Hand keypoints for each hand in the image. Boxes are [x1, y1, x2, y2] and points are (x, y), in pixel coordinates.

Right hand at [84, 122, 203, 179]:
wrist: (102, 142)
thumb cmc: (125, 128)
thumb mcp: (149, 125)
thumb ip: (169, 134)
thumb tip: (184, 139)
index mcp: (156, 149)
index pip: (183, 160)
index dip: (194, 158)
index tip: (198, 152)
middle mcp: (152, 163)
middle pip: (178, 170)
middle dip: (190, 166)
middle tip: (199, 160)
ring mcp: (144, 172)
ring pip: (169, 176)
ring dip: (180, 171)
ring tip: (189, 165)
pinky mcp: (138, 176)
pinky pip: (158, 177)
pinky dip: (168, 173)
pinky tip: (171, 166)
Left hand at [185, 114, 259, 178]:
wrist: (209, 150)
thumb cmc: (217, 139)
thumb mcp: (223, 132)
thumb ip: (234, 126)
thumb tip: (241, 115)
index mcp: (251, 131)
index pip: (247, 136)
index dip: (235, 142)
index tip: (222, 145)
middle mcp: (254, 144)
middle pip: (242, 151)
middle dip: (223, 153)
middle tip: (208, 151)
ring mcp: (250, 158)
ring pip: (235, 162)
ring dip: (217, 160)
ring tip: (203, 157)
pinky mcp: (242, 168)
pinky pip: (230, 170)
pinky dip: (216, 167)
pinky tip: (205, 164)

---

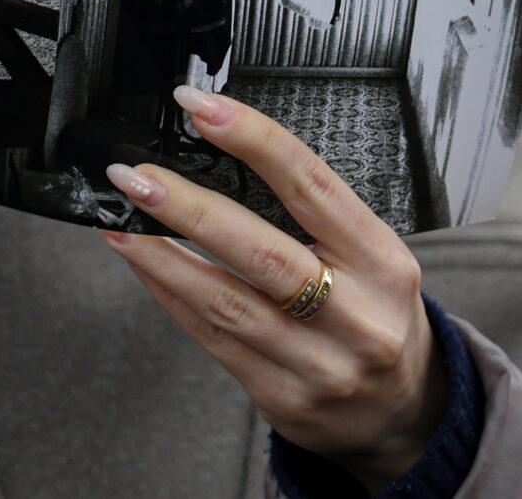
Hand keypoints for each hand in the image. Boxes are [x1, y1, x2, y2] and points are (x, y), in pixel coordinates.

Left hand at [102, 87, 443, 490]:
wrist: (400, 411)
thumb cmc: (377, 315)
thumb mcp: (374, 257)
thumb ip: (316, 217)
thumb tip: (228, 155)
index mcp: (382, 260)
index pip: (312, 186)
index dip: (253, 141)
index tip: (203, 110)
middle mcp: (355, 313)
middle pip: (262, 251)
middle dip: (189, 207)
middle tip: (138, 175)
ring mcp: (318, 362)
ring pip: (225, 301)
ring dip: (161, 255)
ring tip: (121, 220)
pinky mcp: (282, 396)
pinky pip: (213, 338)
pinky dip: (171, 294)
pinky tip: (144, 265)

*EXERCISE DESCRIPTION*. Find the lines above holding the word "thumb" and show them.

*SOLUTION TO THE PROBLEM*.
thumb cmc: (125, 128)
thumb mcp: (149, 125)
thumb ip: (169, 134)
thumb tip: (184, 139)
thumb cmc: (217, 139)
thumb mcp: (223, 132)
thumb ip: (234, 126)
thumb tip: (241, 115)
thumb cmc: (377, 315)
thumb mcp: (374, 257)
thumb ip: (316, 217)
thumb tip: (228, 155)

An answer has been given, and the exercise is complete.